Exercise passage →
· · · · ·

But Rappler‘s Ressa said that there is one big obstacle to building that trust: social media. 

“We [all] fight for the facts, but the way social media has worked is, the lies spread faster than the facts,” she said.

“If you don’t have facts, you can’t have truth, and if you don’t have truth, you don’t have trust.”

“To continue to rely on Facebook is nothing less than self-abuse”

Minh Bui Jones, the Mekong Review

She said that social media is the worst type of violence she has encountered –even worse than a war zone. 

“When you’re in a war zone, you know where the gunfire is coming from, you know where the violence is coming from,” she said. 

“On social media, it’s the air you breathe, you’re being manipulated and you don’t know you’re being manipulated.”

Bui Jones also criticised social media’s impact, saying it “encourages lazy journalism”.

“Far too many journalists spend far too much time in their favourite echo chambers scanning for stories and scandalous opinions… We also know that Facebook has been sucking our industry dry, so, as journalists, to continue to rely on it is nothing less than self-abuse,” he said. 

Ressa said that to tackle the issue, journalists must take on a new role. 

“These [social media] platforms should not allow impunity,” she said, and called for media publications to take on the responsibility of ending that unaccountability.

Rappler is one of three partners in the Philippines working with Facebook to try to prevent the spreading of misinformation.

“I think [the media] need to shine the light more on the internet age, how our data, how our activity online, how all of this is being collected, and how, ultimately, we can be manipulated, how our opinions can be shaped and how much more vigilant we have to be,” Ressa said.

A team photo of many of the people who participated in the Splice Beta event in May 2019
A team photo of many of the people who participated in the Splice Beta event in May 2019

Han was one of the speakers at the Splice Beta event, where she was joined by other pioneers in Asia’s media startup scene such as Sonny Swe, the founder and CEO of English-language weekly Frontier Myanmar, Devi Asmarani, founder and editor-in-chief of Indonesian woman-focused magazine Magdalene and Bui Jones of the Mekong Review. Each represented publications fighting to thrive in today’s difficult market.

· · · · ·

Required work →
- A) Translate this sentence from the passage on social media and journalism into Spanish: "Rappler is one of three partners in the Philippines working with Facebook to try to prevent the spreading of misinformation."
- B) Reproduce the passage on social media and journalism from "Bui Jones also" up to and including "ending that unaccountability.".

· · · · ·

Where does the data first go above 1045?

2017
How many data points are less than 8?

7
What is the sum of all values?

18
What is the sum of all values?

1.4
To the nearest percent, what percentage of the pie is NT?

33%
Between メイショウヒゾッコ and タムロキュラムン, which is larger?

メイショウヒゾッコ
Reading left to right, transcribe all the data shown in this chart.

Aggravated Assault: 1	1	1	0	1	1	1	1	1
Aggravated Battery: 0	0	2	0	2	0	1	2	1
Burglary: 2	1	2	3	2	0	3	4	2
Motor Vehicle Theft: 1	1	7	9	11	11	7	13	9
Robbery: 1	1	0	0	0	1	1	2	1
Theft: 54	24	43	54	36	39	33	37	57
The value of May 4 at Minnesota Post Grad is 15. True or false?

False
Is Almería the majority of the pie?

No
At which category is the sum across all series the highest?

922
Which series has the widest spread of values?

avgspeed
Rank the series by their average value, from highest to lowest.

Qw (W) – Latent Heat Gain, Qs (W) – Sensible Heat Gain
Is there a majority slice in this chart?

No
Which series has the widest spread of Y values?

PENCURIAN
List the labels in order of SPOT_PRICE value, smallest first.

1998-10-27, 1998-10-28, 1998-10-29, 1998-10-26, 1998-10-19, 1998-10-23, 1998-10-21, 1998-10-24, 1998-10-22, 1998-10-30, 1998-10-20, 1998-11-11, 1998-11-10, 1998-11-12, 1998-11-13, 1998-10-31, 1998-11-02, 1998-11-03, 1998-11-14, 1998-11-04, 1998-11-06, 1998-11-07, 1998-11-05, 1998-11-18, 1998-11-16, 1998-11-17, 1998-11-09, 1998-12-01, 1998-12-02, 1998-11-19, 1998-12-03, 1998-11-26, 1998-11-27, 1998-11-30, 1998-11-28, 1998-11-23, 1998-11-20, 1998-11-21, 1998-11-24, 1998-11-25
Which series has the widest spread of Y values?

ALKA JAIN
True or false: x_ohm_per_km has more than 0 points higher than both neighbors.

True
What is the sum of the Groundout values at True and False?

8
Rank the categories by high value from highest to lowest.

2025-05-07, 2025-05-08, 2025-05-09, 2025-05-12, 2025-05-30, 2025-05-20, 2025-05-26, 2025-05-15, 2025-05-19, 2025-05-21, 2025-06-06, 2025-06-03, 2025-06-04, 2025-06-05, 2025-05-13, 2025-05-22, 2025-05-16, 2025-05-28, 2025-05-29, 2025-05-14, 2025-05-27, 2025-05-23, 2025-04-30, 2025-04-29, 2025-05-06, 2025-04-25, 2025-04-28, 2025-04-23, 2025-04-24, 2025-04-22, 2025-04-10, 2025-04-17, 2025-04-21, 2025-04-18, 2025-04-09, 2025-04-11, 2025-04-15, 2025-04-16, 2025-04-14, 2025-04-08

· · · · ·

Your responses →
- A) Rappler es uno de los tres socios en Filipinas que trabajan con Facebook para intentar evitar la propagación de la desinformación.

- B)
Bui Jones also criticised social media’s impact, saying it “encourages lazy journalism”.

“Far too many journalists spend far too much time in their favourite echo chambers scanning for stories and scandalous opinions… We also know that Facebook has been sucking our industry dry, so, as journalists, to continue to rely on it is nothing less than self-abuse,” he said. 

Ressa said that to tackle the issue, journalists must take on a new role. 

“These [social media] platforms should not allow impunity,” she said, and called for media publications to take on the responsibility of ending that unaccountability.